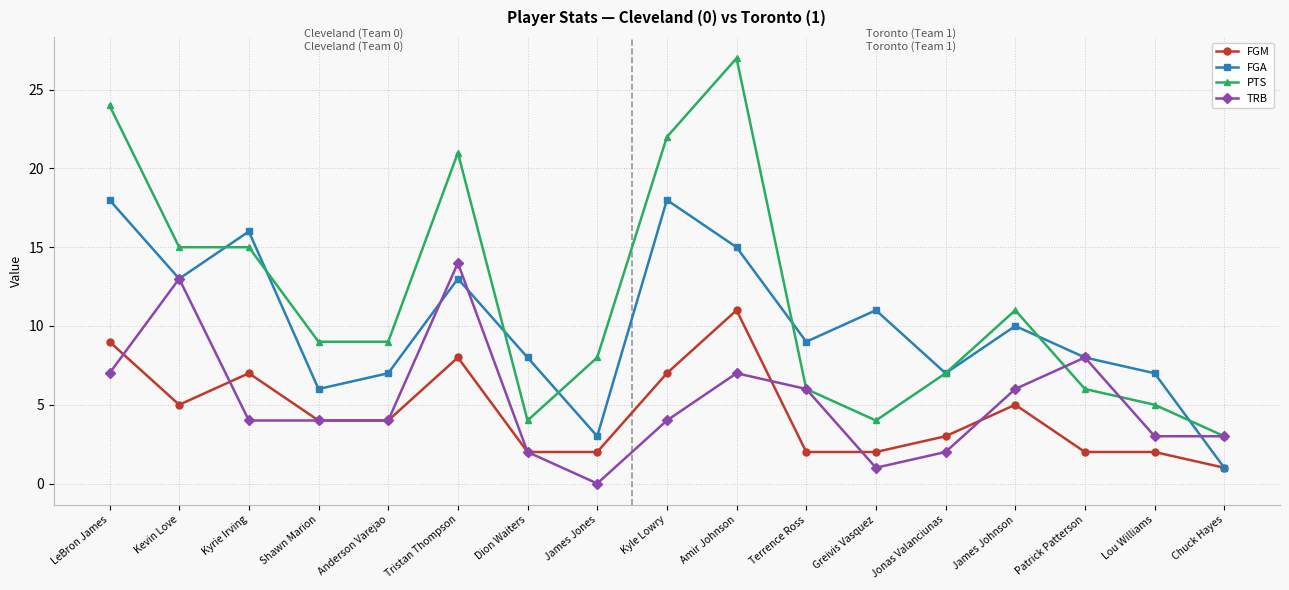

What is the spread (max minus min) of values at Amir Johnson?

20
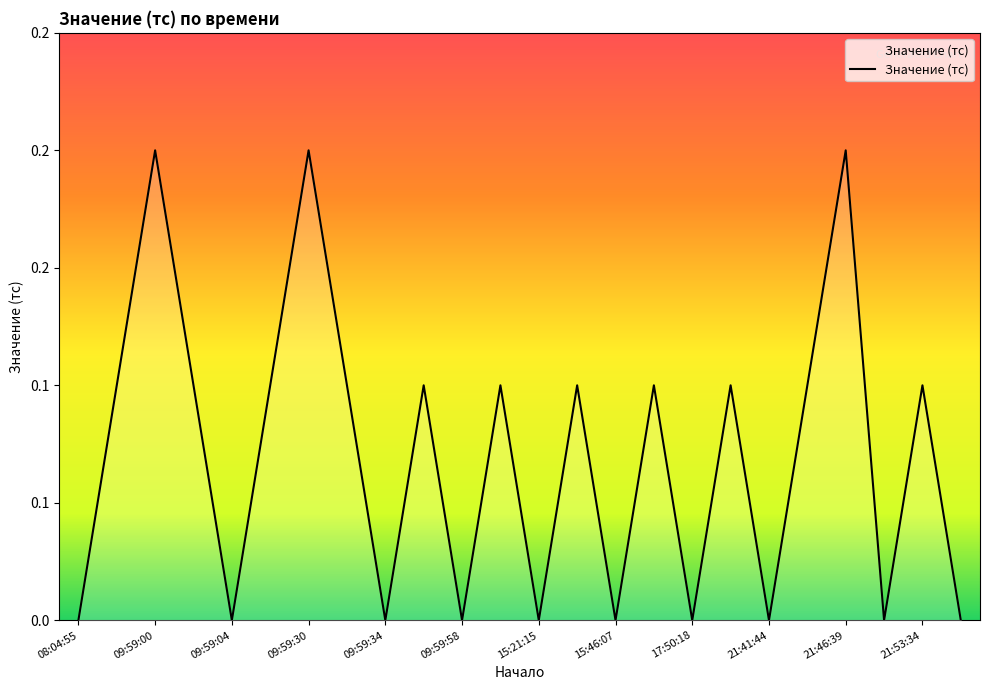

How many interior local valleys (lower than both neighbors) does the data have?

8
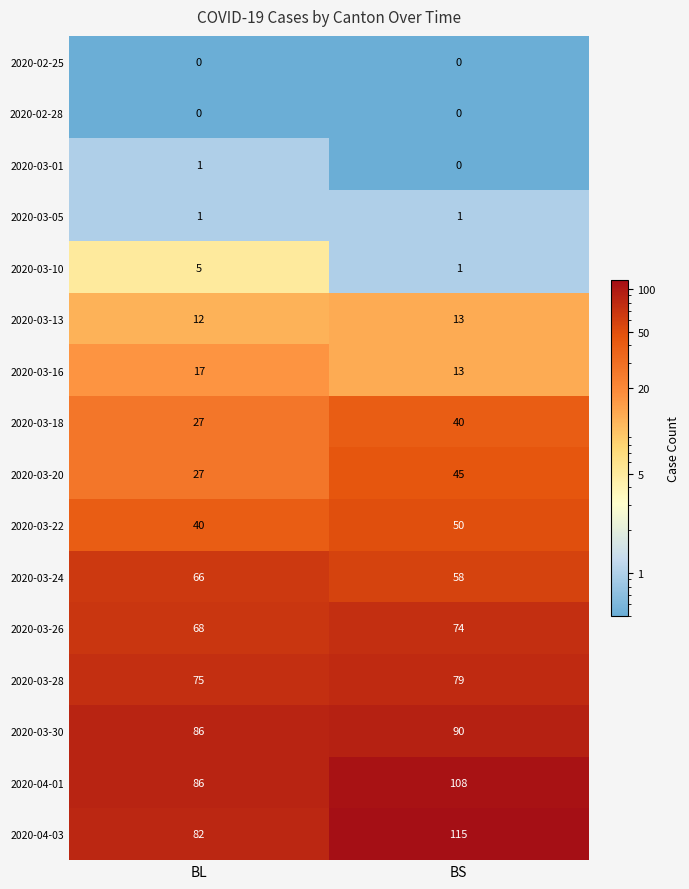

At how many categories does at least one series exceed 25?

2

#### [Exercise instructions]
Can you give the lines of these rows as a numbered list, skipping blank lines and leaving out the pictures?

#### [Task result]
1. What is the spread (max minus min) of values at Amir Johnson?
2. 20
3. How many interior local valleys (lower than both neighbors) does the data have?
4. 8
5. At how many categories does at least one series exceed 25?
6. 2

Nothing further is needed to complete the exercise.